__待办事项__:
1. 在关于计诚的文字里,他到任后提出的治浮口号是什么?
2. 请从关于计诚的文字最后一句之后接着往下续写。

__文本段落__:
王 伟:
计诚(任期1944—1946年),号宁一,本省彭泽人,南京中央大学毕业,曾任省民政厅第三科科长及中正大学与省训团讲师。他学识丰富,态度斯文,能写能讲,富有辩才。他做报告,从无底稿,随意发挥,滔滔不绝。他是第一次登上县长宝座,俨同京官外放,他的调任外职,在当时是怀有一种不小的抱负的。他自命有才,同时又在民政厅积累了刷新县政的理论基础,早想出山,实地展布,做出一个样子,使理想能变为事实,期望在同僚中异军突起,表率群伦。所以,他下车伊始,即提出治浮的响亮口号,所谓“实心实政,计时计效”。一切按实际出发,一切按计划按时完成,不说空话,不打折扣。他的新班子包括了三种成分:头一是利用门生为骨干。他在中正大学及省训团执教有年,学生很多,当时县府主任秘书刘昭,助秘郭秉衡和我都是他比较赏识的弟子。另外就是省厅随来的小职员以及彭泽同乡,其中财、粮部门多数是同乡故旧所掌握。其次,他还有一个效力桑梓的标榜,他是彭泽计姓,而先祖是从浮梁北乡计家港迁去的。他任用计振黄为浮北区区长,是想在宗族选拔人才、光大门楣,同时为自己扩充心腹,以图为老家做点贡献。从以上几种动机来看,虽然有为个人求名图利以及显耀宗族的不纯色彩;但是想本其所学,做出一点表现,这在当时还具有一定的积极意义。他的任期也不长,还没有达到“三年有成”的期限,谈不上有很明显的建树。衡量一般情况,提出下面几件事谈谈我的看法:
改革文公处理。过去县政府公文的处理,缺少严密的考核制度,以致常有积压、延而不决的情况。计到任后,由主任秘书刘昭负责仿效省民政厅处理公文方式加以整顿改革,建立起一条龙稽核制度。责任到人,将收、签、批、拟稿、缮印、发出等阶段,定人定时登记考核,由此加快了处理进度,减少了任意延搁、失时失效等弊病。对提高工作效率,有一定改进。
收编浮北土匪。张鸿泰是旧兵痞出身,纠集一班散兵游勇,盘踞在皖赣边境,经常出没于祁门、至德及浮梁桃墅、全民乡一带,绑票拦劫,为害很大。多年来地方政府剿办不力,没有制服。计诚到任后,按当时专员冯琦的策划,采取以抚代剿方针,用收编方式,促其归顺,许以官职及粮饷,编为县保安部队。计在这方面曾冒险数次深入山区,会同当地士绅汪学余等进行招抚,终于达成解决,将张部收编为县保警第六中队,调来镇内驻扎在中渡口北乡公所整训,使浮北获得一时安宁。

[某一合集中的条目]
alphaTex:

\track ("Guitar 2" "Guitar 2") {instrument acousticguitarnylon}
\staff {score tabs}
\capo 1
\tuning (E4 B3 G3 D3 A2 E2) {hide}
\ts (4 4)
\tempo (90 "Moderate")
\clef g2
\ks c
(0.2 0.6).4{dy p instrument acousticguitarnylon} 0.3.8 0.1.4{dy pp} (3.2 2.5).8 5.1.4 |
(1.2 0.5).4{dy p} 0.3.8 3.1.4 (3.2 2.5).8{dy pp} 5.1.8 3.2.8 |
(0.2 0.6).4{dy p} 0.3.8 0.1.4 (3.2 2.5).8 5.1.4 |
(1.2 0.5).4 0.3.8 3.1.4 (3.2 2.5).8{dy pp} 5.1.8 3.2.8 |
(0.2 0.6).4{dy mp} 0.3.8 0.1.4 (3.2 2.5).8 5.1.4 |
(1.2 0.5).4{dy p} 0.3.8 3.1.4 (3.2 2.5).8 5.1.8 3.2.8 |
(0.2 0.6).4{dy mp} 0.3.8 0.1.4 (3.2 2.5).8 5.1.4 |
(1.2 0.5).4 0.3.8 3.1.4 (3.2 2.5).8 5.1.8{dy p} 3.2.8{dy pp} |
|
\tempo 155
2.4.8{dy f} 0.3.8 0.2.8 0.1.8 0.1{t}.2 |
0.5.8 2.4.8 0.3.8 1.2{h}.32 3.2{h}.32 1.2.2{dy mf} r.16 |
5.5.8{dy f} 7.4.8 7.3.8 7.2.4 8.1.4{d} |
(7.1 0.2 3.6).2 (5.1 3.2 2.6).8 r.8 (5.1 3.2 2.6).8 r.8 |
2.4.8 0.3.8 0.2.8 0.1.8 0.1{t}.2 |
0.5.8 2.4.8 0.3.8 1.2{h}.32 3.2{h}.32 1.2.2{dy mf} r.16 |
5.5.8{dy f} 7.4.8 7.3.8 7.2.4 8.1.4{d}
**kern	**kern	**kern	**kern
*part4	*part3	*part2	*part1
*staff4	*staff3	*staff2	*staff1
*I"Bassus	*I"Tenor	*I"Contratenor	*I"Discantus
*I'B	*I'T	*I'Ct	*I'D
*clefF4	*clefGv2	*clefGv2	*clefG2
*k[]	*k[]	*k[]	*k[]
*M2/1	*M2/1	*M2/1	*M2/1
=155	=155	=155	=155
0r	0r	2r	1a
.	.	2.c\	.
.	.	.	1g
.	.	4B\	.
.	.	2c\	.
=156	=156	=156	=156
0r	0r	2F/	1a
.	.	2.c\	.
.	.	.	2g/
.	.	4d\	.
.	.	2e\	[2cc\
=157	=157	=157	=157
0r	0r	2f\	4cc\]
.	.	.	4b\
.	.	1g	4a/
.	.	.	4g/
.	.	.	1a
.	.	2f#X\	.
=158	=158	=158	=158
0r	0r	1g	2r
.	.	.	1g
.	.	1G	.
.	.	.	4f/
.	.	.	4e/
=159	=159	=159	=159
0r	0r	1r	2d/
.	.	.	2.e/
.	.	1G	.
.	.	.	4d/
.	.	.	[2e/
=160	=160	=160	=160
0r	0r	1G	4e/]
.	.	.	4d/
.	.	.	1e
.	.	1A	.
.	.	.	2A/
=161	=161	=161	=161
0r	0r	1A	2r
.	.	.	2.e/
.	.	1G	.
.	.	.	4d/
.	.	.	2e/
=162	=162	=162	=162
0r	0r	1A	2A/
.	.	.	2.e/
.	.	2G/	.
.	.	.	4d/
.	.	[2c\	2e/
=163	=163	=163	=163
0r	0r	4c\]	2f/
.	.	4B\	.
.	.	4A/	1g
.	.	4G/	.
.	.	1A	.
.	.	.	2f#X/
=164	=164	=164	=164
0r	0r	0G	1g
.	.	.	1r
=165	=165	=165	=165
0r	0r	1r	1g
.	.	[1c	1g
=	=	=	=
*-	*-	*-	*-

__所给答案__:
1. 实心实政,计时计效。

2.
全面检查乡镇工作。对乡(镇)工作的考核,从原来的派人流动视察,提高到有组织全面检查。他仿照省对县检阅方式,订立乡(镇)工作检查团实施办法,由县府派科长、主任担任检查团团长,率同有关科室办事人员到所指定乡(镇)考察一个阶段的全部工作情况。其活动内容分:开会听汇报、实地检查、民间访问、账面核算、书面总结、全县评比、优奖劣惩。虽然在执行过程中仍是走马观花,偏重形式,但较之过去零散的、单一的方式有了不少改进,同时也是一种新的作风。
此外,在基层教育方面,将保学改为国民小学,支持出版陶瓷半月刊、镇民周报;救护盟军被击散落的飞行员;改组县商会,成立县银行,这些都是计诚任内办理的。同时他任内正逢1946年抗战结束,日本宣布无条件投降。这一特大喜讯,可谓是普天同庆万众腾欢!经过县政府充分筹备与布置,举行了盛大无比的庆祝活动,使整个瓷城沉浸在狂欢不夜之中。
政事前紧后松。计在官场应酬中不算圆通老练,他和当时专员冯琦的关系,虽然在表面上没有什么很大矛盾,但实际上谈不上协调,最后弄到并非自愿地与广丰屠孝鸿对调。他在治理浮梁约计两年过程中,可以说是前紧后松。初来时颇有一番热忱,也自负有才识而兼有信心。但官场情况复杂,地方权绅又不易控制,使他不能施展抱负。加上在省清苦多年,外放也有经济上图谋,通过他的家属以及同乡故旧掌管财、粮的渠道,搞过一些不正当收入,因此政声也随之下降。当时甚至有人拿他的名字来出语讥讽,说是:“计划多端,诚意毫无”。他交卸浮梁县县长职务后,也没有去广丰履新,仍是回省厅重作幕僚。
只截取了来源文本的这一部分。